◆ What is required: Rewrite the text of the records below with "7 augustus 2026" swapped for "8 augustus 2026" everywhere, leaving everything else unchanged and omitting the pictures.

◆ Stored data entries:
BEGIN

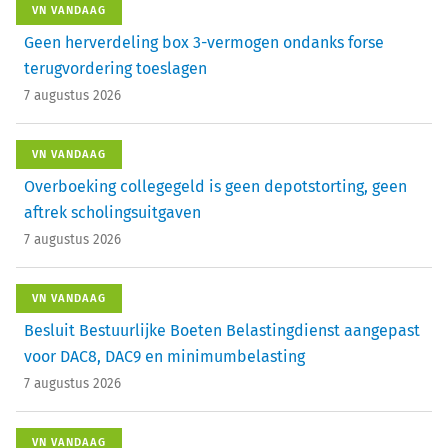
VN VANDAAG
Geen herverdeling box 3-vermogen ondanks forse
terugvordering toeslagen
7 augustus 2026
VN VANDAAG
Overboeking collegegeld is geen depotstorting, geen
aftrek scholingsuitgaven
7 augustus 2026
VN VANDAAG
Besluit Bestuurlijke Boeten Belastingdienst aangepast
voor DAC8, DAC9 en minimumbelasting
7 augustus 2026
VN VANDAAG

END

◆ Task answer:
VN VANDAAG
Geen herverdeling box 3-vermogen ondanks forse
terugvordering toeslagen
8 augustus 2026
VN VANDAAG
Overboeking collegegeld is geen depotstorting, geen
aftrek scholingsuitgaven
8 augustus 2026
VN VANDAAG
Besluit Bestuurlijke Boeten Belastingdienst aangepast
voor DAC8, DAC9 en minimumbelasting
8 augustus 2026
VN VANDAAG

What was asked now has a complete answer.